I give a thumbs up to those music choices.

Chrissy a few of the women have given me insight in my x behaivior, thoughts but I haven't ever had a women in my head like that. ever. or even verbalizing the dynamics of my sitch. Its disconcerting.

Couple quick notes, I KNOW her and OM WELL. So when she and I have a conversation and suddenly he (his arguments, phrases, viewpoints) is speaking to me with her voice, it gets me real negative real fast.
We were really in love, she says ' I was whupped on you, blackfoot.' When I say if OM werent around --I mean if he hadnt lived with us. Affair didnt start during a time of neglect or LYNILWY. She is in love with both of us.(Got 2 long text messages while I was in san fran this weekend and 1 reminiscing email. I refuse to decode.)
Yeah we had crashing insecurities, and a break in our EC, but those are cycles that go on in every R and nothing like what I see described around here. He was smooth and she was naive. The first time. No excuse the second. Now the feelings are there and even she admits she is ruled by her feelings. If we had kids she would have a reason to make a decision. He and I had equal value to her.

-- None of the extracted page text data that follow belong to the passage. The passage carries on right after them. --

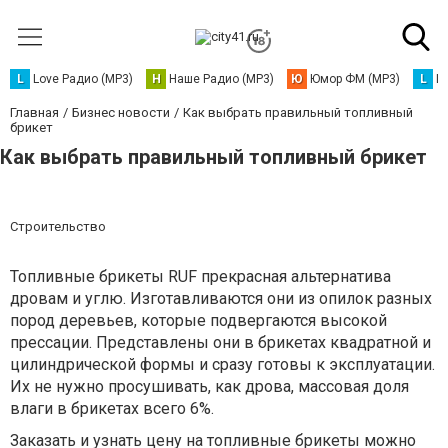
L
Love Радио (MP3)
Н
Наше Радио (MP3)
Ю
Юмор ФМ (MP3)
L
L
Главная
Бизнес новости
Как выбрать правильный топливный
брикет
Как выбрать правильный топливный брикет
Строительство
Топливные брикеты RUF прекрасная альтернатива
дровам и углю. Изготавливаются они из опилок разных
пород деревьев, которые подвергаются высокой
прессации. Представлены они в брикетах квадратной и
цилиндрической формы и сразу готовы к эксплуатации.
Их не нужно просушивать, как дрова, массовая доля
влаги в брикетах всего 6%.
Заказать и узнать
цену на топливные брикеты
можно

I dont think I have more guts then anyone else, I fell apart when A started. (b!tch-slap self repeatedly for being a wuss ) I should have walked immediately. It would have given us a better chance.

I am really trying to make my decision without ego and/or letting it become a narcisstic injury. The particular style of affair, and because I know OM's philosophy/technique is a huge part of it. The storm already came though, the time to make hard decisions. The character and beliefs of exceptable behaivior of both of us was exposed during the storm.

as for trolling the bars... the quality of women I am attracting right now with my straitforward approach, Hi I am blackfoot, I am seperated/divorcing... . leaves much to be desired. Trolling is a good word. (tried the freak of nature comment, she walked away, but came back 15 minutes later and wanted to know what I meant by it. still no drink in face. lol)

I have stated why I am here in previous posts and chrissy nailed it too. again.
I have things to work on right now, (lawsuit, moving north, new contracts, physical therapy) fresh meat isnt one of my concerns. I mastered finding new or next a long time ago, finding and getting/being a keeper is something I am obviously still working on. Thank you ladies for your unflagging support in pointing out all my flaws/ screwups.

They will be there when D is finalized and I am available.
Besides if you look at the time of my last few posts youll know I am not just coming home from the book store.